**ABOUT THIS EXERCISE:**
Select the lines below containing the word "page".

**Dataset entries:**
^^^^^^^^
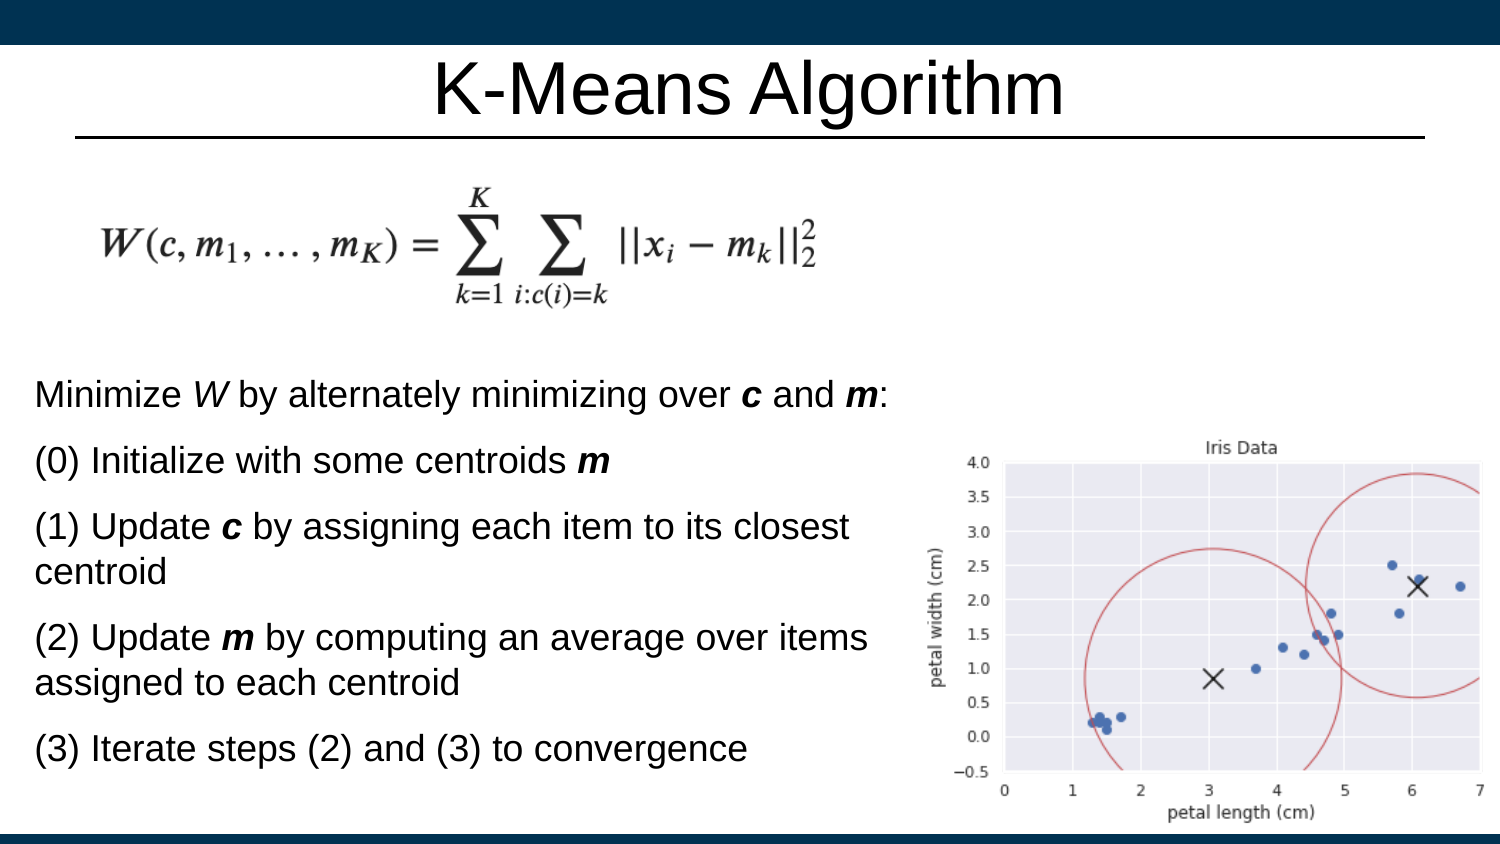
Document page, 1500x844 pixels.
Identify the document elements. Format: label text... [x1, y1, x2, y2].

picture [88, 174, 833, 315]
text_box Minimize W by alternately minimizing over c and m: (0) Initialize with some centroids m (1) Update c by assigning each item to its closest centroid (2) Update m by computing an average over items assigned to each centroid (3) Iterate steps (2) and (3) to convergence [19, 355, 910, 784]
title K-Means Algorithm [75, 37, 1425, 132]
picture [919, 430, 1494, 834]
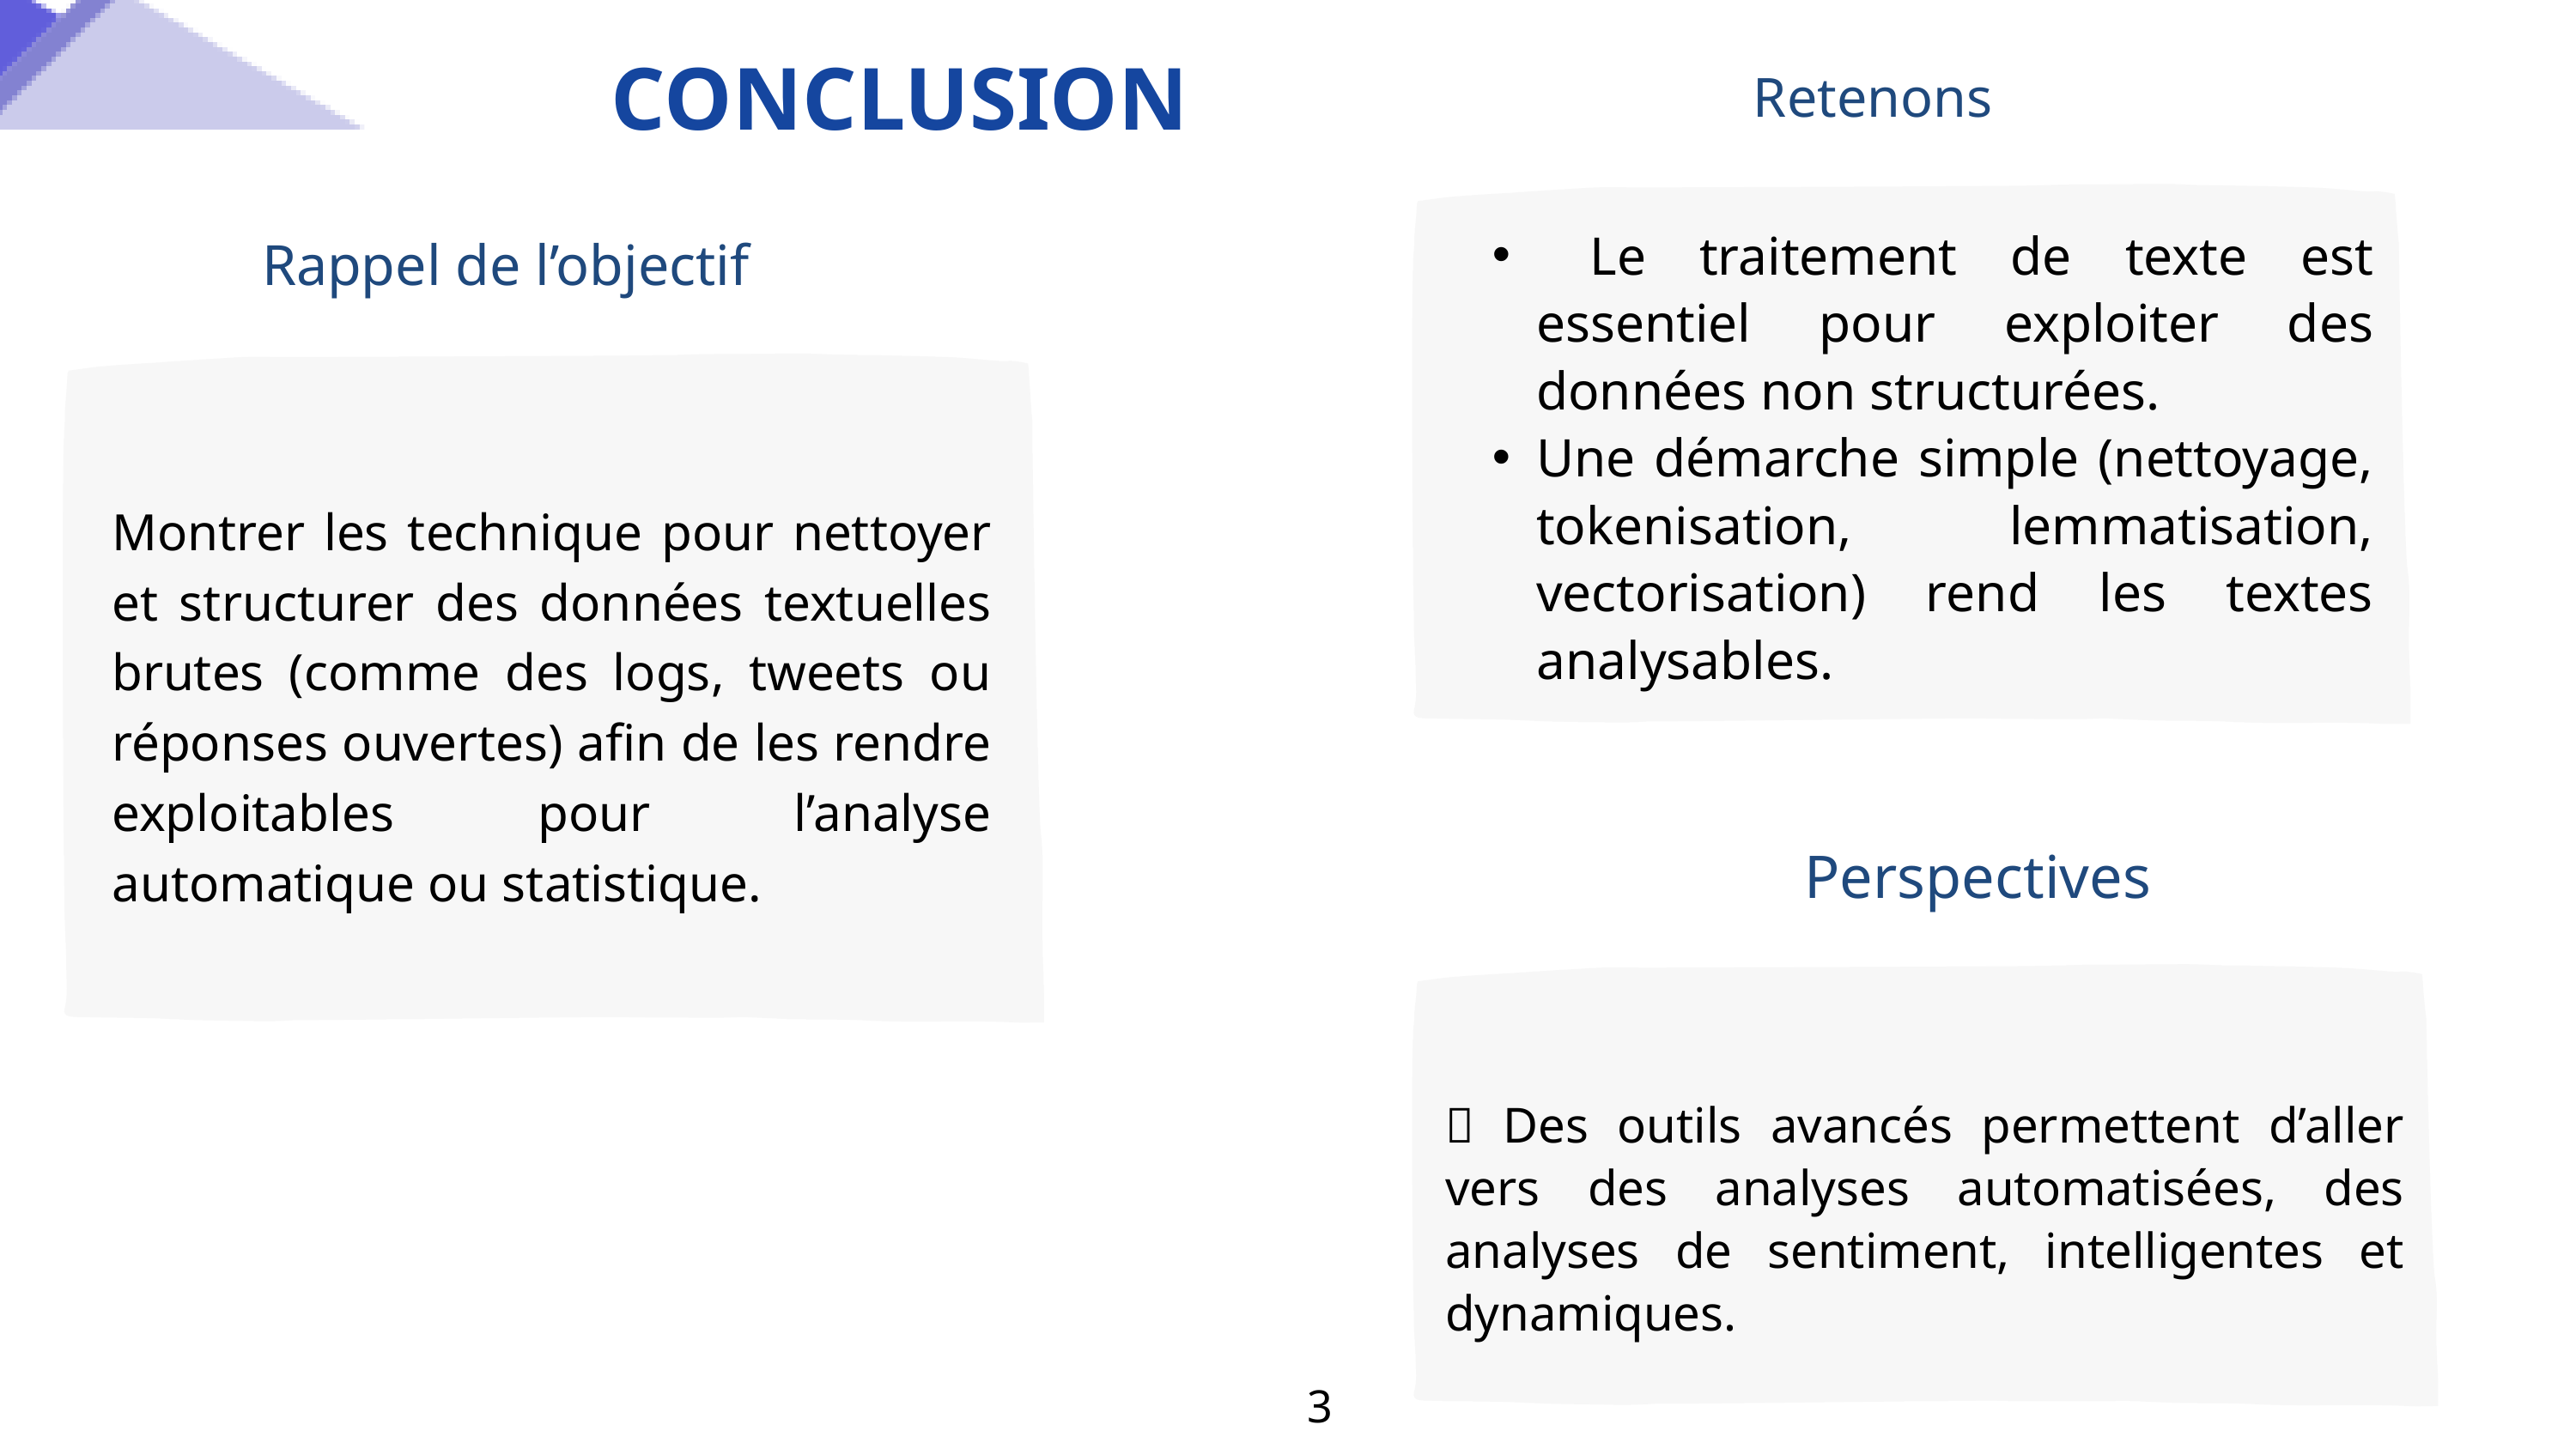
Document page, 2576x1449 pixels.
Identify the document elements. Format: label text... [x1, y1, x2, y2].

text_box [1412, 183, 2410, 724]
text_box Rappel de l’objectif [112, 223, 900, 296]
text_box Perspectives [1448, 834, 2508, 911]
text_box 31 [1302, 1369, 1339, 1449]
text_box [62, 352, 1044, 1023]
text_box CONCLUSION [290, 0, 1509, 148]
text_box Retenons [1509, 58, 2411, 129]
text_box [0, 0, 290, 130]
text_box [1412, 963, 2438, 1407]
^^^^^^^^
**COMPLETED TASK:**
Document page, 1500x844 pixels.
Document page, 2576x1449 pixels.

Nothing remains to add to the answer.